In listing what he wanted from the show, Mr Denton said it “will not be afraid to be funny, and will not be afraid not to”. Ideally, it would “challenge people to think and then challenge their thinking”.
This became the blueprint for Enough Rope, a show which ended up running on the ABC for over five years.
“That would never have happened if I hadn’t decided to seek change,” he says.
“Often, when you try something new, you don’t know what you’re doing... but there are so many people in the world who ‘should have’, ‘could have’, ‘one day I’m going to get there’... But it’s like the ad says: if you want to make something happen, just do it.”
If you want to change things, you have to be prepared to take risks, he says, adding that the bravest people put everything on the line and risk failure to achieve success.
According to Mr Denton, if you’re too scared of failure, you will freeze and the things that you really want to happen will never eventuate.
“In truth, nobody wants to fail, but if you’re not intimidated by the prospect and you’re not afraid to try things ... it’s those people, the ones who put themselves out there – who put themselves in harm’s way – who also end up getting the reward and the immense satisfaction with having dared and won.”
Rules of life
Given the sheer number of people Mr Denton has interviewed in his media career, it should come as no surprise that many of his stories, anecdotes and ‘life lessons’ are told through other people’s experiences.
One of his favourite interviews as host of Enough Rope was Jerry Seinfeld, whom he describes as “the smartest man in world comedy”.
Mr Seinfeld’s ‘three rules of life’, which he detailed on the program, could teach everyone something, according to Mr Denton.
“I just sat down with a pad and paper and I thought, ‘Well, what are my three rules of life?’” Mr Seinfeld said in the interview in 2007. “And I came up with: Bust your arse, pay attention and fall in love.
“Bust your arse is just, basically, whatever you do, kill yourself – work as hard as you can, only good can come of it.
“Pay attention is just, people just don’t notice enough about what’s going on around them.
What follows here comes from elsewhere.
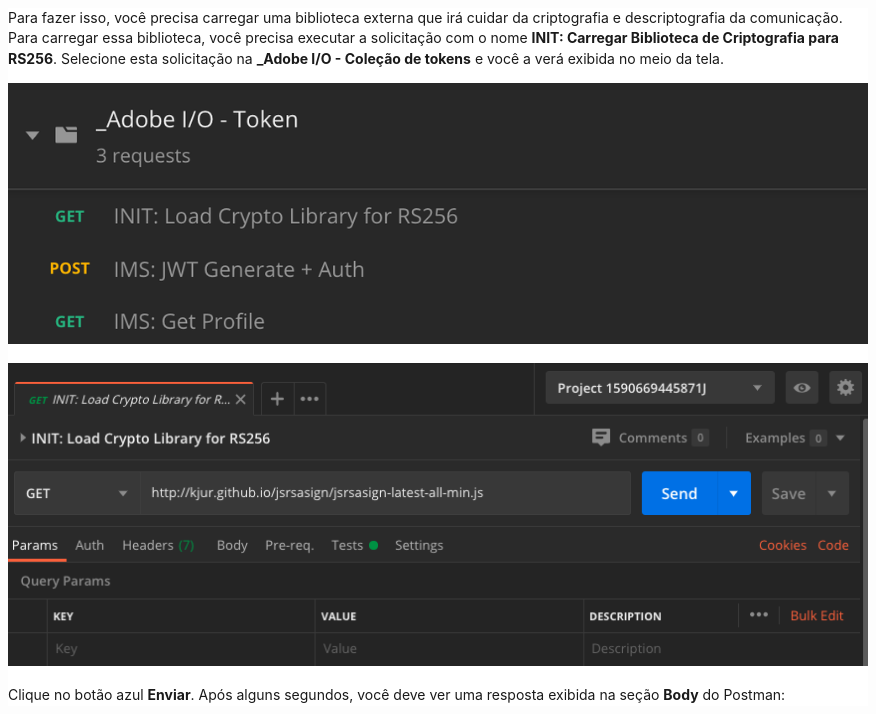 Para fazer isso, você precisa carregar uma biblioteca externa que irá cuidar da criptografia e descriptografia da comunicação. Para carregar essa biblioteca, você precisa executar a solicitação com o nome **INIT: Carregar Biblioteca de Criptografia para RS256**. Selecione esta solicitação na **_Adobe I/O - Coleção de tokens** e você a verá exibida no meio da tela.

![Postman](./images/iocoll.png)

![Postman](./images/cryptolib.png)

Clique no botão azul **Enviar**. Após alguns segundos, você deve ver uma resposta exibida na seção **Body** do Postman:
You can absorb and learn from everything around you all the time. Ask people questions all the time.
“And fall in love isn’t really a romantic love... [it’s more like] if I get a really good cup of coffee, I like to go, ‘You know what, just hang on a second.
This is a fantastic cup of coffee. Isn’t this great?’ And I’ll ask everyone, ‘Isn’t this great coffee? ‘Cos you know, it’s not always great. This one is great’.”
Mr Denton echoes Mr Seinfeld’s sentiments and says that if people really do want to succeed, and be leaders in facing change, then they really do need to bust their arse, pay attention and fall in love.